* [Supplied text]:
○ ○ ○ ○ ○ ○ ○
'60s survivor
The last of the radicals brings his private revolution to Prague
By Steffen Silvis
Staff Writer, The Prague Post
December 12th, 2007
“Like I told Jimi Hendrix once: Any country that can invent the wah-wah
pedal can’t be thoroughly evil.”
Ed Sanders is not short on anecdotes. The poet, musician, Charles Manson
target and political gadfly has been called the bridge between the
beatniks and the hippies, chumming around with friends Lawrence
Ferlinghetti and Allen Ginsberg in the North Beach of the early ’60s,
then hanging out backstage with the likes of Hendrix and Jim Morrison in
the latter part of that packed decade.
Sanders was in Prague last week as an early teaser to next summer’s
Prague Writers’ Festival, an event that will be wholly focused on that
annus terribilis, 1968 -- a year Sanders remembers very well.“It was a
strange, schizophrenic time,” Sanders told an audience that gathered for
his slide lecture at the American Center. “There was all this
revolutionary fervor, and then there was all the rest.”That “rest” was
considerable: Vietnam, massacres in My Lai and Mexico City, Biafra, the
assassinations of Martin Luther King Jr and Robert F. Kennedy, the
bloody riots at the Democratic Convention in Chicago, not to mention
epic riots in Paris and London. In New York City, writer Valerie Solonas
gunned down Andy Warhol, while in Baghdad a coup d’ιtat propelled a
young, unknown man named Saddam Hussein into power.
For Czechs, 1968 can never be forgotten, of course, as that was the year
the armies of the Warsaw Pact parked tanks on Wenceslas Square to crush
the Prague Spring. “Terrible times and things,” Sanders reminded the
crowd, “and yet in the middle of the madness the Beatles could release
their great White Album.”
Meeting with Sanders is like meeting up with the past itself,
particularly the part that lived in the trenches and on the barricades
where history is made.
Yet nearing his 70th year, Sanders still possesses a surprising
youthfulness, energetically producing new books, CDs and his own line of
microtonal musical instruments. “I was looking forward to going to the
Golden Bards’ Old Folks Home,” he quips, “but things are such that you
have to keep working to keep from winding up on the streets.”
The other culture
After hitchhiking out of the plain Great Plains for the cosmopolitan
stew of Greenwich Village, Sanders wrote his first poem on prison toilet
paper after being arrested for protesting nuclear proliferation in 1961.
○ ○ ○ ○ ○ ○ ○
* [Dataset excerpts]:
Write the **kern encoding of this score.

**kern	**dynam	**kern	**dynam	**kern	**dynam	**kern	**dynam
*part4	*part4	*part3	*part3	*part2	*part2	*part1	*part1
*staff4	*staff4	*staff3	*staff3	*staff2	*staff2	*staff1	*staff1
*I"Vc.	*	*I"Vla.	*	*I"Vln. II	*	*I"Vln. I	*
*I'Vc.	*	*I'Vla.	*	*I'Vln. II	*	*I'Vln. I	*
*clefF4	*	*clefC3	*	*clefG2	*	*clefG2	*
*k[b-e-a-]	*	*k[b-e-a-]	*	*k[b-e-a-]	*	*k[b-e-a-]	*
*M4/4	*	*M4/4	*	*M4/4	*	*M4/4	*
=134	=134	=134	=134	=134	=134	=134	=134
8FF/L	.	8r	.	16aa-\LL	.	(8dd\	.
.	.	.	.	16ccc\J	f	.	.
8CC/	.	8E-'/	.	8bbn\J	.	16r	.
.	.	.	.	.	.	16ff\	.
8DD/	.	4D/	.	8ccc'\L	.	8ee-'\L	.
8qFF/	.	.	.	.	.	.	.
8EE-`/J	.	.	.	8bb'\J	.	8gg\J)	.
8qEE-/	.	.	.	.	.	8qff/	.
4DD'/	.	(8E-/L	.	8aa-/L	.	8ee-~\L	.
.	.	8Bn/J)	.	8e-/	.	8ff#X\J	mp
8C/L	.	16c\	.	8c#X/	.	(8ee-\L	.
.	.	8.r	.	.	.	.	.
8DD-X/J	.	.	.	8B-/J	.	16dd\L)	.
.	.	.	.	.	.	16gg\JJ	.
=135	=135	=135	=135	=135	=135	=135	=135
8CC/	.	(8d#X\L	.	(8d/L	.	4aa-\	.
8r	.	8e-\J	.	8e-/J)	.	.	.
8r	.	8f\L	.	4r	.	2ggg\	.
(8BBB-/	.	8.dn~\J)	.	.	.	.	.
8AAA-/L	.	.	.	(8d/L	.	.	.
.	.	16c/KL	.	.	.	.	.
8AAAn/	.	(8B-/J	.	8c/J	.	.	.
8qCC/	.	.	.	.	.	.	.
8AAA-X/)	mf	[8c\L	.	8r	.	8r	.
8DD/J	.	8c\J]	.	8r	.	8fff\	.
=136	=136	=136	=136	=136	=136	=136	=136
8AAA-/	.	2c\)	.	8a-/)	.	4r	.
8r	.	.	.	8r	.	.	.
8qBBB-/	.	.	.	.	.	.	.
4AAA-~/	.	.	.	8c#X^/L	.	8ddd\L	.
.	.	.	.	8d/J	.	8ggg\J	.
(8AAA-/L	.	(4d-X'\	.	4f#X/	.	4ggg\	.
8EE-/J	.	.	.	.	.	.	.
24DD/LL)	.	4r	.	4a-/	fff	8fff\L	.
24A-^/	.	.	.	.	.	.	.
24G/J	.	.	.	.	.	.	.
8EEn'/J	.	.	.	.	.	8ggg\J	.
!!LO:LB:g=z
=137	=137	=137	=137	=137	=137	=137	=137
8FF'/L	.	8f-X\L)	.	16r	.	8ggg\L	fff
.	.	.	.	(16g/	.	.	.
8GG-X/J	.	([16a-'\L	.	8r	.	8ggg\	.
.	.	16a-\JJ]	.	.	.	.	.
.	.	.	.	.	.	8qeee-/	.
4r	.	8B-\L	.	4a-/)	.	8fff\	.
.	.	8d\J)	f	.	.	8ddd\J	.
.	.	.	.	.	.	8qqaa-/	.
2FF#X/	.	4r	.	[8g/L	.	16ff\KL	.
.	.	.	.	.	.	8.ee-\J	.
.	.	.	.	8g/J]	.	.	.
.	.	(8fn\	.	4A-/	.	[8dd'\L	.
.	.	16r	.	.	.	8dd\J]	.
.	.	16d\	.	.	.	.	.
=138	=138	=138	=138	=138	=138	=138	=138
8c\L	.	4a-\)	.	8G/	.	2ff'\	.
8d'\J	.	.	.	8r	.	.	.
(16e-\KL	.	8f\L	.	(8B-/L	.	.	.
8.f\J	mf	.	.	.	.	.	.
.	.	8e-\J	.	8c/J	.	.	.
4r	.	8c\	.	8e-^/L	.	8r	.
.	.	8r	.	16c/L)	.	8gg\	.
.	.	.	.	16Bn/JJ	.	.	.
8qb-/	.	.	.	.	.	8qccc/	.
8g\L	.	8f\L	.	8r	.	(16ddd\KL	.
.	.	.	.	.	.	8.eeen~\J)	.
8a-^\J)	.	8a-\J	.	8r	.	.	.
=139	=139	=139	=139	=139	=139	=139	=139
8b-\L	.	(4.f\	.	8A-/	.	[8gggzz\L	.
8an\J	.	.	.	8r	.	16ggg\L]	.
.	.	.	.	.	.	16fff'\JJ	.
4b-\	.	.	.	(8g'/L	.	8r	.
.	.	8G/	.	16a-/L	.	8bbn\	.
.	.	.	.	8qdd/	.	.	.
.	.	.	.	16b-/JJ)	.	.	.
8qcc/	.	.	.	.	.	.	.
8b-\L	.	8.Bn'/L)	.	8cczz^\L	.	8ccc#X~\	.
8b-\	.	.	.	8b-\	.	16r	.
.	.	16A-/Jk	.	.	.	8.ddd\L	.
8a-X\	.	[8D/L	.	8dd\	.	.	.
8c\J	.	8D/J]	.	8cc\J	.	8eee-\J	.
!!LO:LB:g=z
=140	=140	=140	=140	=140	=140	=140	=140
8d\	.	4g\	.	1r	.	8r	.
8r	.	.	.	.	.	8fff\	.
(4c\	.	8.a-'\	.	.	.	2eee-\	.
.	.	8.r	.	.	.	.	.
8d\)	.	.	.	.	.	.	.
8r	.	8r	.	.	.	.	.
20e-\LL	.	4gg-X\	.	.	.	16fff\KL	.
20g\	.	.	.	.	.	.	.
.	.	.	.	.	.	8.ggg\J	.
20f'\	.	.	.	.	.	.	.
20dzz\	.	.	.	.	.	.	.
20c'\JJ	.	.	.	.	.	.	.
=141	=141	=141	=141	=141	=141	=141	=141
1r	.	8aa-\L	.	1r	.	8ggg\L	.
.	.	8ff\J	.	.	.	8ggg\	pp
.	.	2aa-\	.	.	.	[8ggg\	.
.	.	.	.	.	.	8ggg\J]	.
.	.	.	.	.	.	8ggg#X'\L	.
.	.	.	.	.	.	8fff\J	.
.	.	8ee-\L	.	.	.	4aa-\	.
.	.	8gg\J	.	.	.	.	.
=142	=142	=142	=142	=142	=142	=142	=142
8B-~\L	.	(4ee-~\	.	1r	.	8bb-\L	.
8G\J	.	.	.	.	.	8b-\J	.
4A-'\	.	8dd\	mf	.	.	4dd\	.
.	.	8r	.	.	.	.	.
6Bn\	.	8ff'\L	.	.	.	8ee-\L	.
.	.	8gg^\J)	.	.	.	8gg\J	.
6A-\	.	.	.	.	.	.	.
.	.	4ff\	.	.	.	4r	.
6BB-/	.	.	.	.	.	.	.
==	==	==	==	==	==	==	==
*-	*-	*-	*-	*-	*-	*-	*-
○ ○ ○ ○ ○ ○ ○
* [The exercise]: Return everything in the Ed Sanders article from "Ed Sanders is" down to "that packed decade.", copied word for word.

* [Output for this task]:
Ed Sanders is not short on anecdotes. The poet, musician, Charles Manson
target and political gadfly has been called the bridge between the
beatniks and the hippies, chumming around with friends Lawrence
Ferlinghetti and Allen Ginsberg in the North Beach of the early ’60s,
then hanging out backstage with the likes of Hendrix and Jim Morrison in
the latter part of that packed decade.